Provided passage ▸
<<<<
Re: [SOAF] Another Winning Article From OA's Chronicler and Conscience: Richard Poynder

From: Heather Morrison <heatherm_at_ELN.BC.CA>
Date: Fri, 13 Mar 2009 11:21:53 -0700

    [ The following text is in the "WINDOWS-1252" character set. ]
    [ Your display is set for the "iso-8859-1" character set. ]
    [ Some characters may be displayed incorrectly. ]

Sally - can you post the article, please? I would like to review and
possibly comment on the methodology, but first I need to see the paper.
You refer to chaotic proliferation of versions as being an issue for
authors, yet your own behavior suggests a high comfort level with just such
a chaotic proliferation of versions. From my perspective, an unrefereed
preprint would be a vast improvement to these self-selected snippets of this
so-far unpublished study you have posted to this list over the past few

As Stevan frequently points out, there are a great many things that faculty
have to do at universities, because there are rules saying that they must.
For example, to be considered for tenure & promotion, it is necessary to go
through an application and review process. This is quite a bit more work
than self-archiving! If it were possible to obtain tenure & promotion
without the bother of the paperwork, WOULD faculty bother?

Sally does have a good point about faculty just not understanding, in my
opinion. I don't think any of us, not even the most ardent of
archivangelists, have yet fully appreciated the full potential of the IR.
>>>>
Information supplied ▸
<<<<
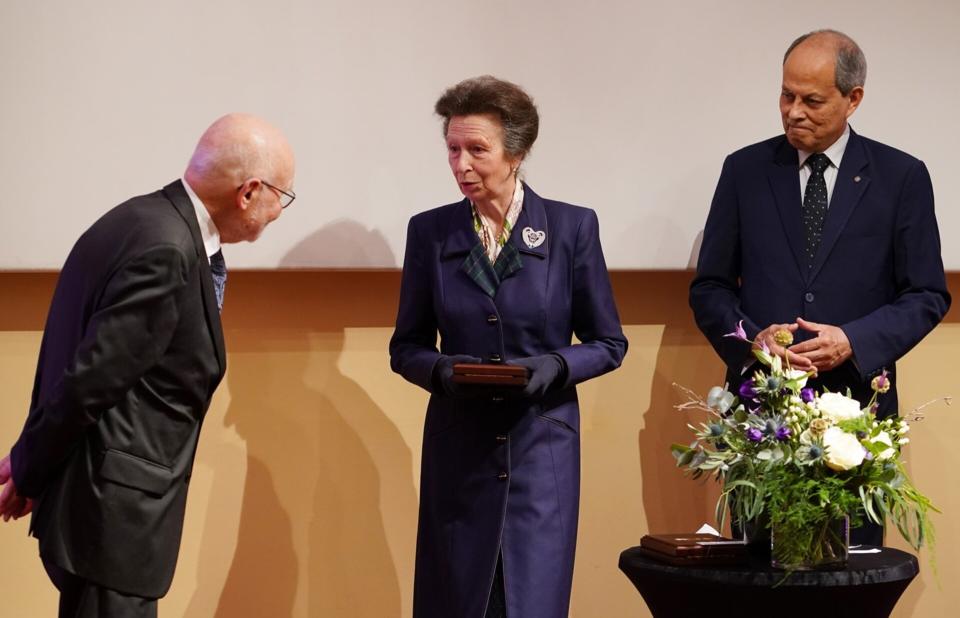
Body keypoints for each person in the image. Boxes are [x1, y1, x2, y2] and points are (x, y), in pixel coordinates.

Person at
>>>>
Carry the mailing-list post about self-archiving and institutional repositories forward from its last sentence.

For example, in some cases an IR mandate will immediately DECREASE a faculty
member's workload by much more than is created by the few keystrokes it
takes to self-archive. How so? Currently, faculty members do need to
report on their publications and other activities; multiple reporting is
common. There may be one report for the department, another for the tenure
and promotion committee, still others for research funding agencies, plus
the faculty member's own website, of course. When the IR mandates says that
all publications must be self-archived in the IR because this is where the
university will look for their work (tenure and promotion committee,
departmental reports), this means that those few self-archiving keystrokes
can save hours of administrative work down the line for faculty.

Any opinion expressed in this e-mail is that of the author alone, and does
not represent the opinion or policy of BC Electronic Library Network or
Simon Fraser University Library.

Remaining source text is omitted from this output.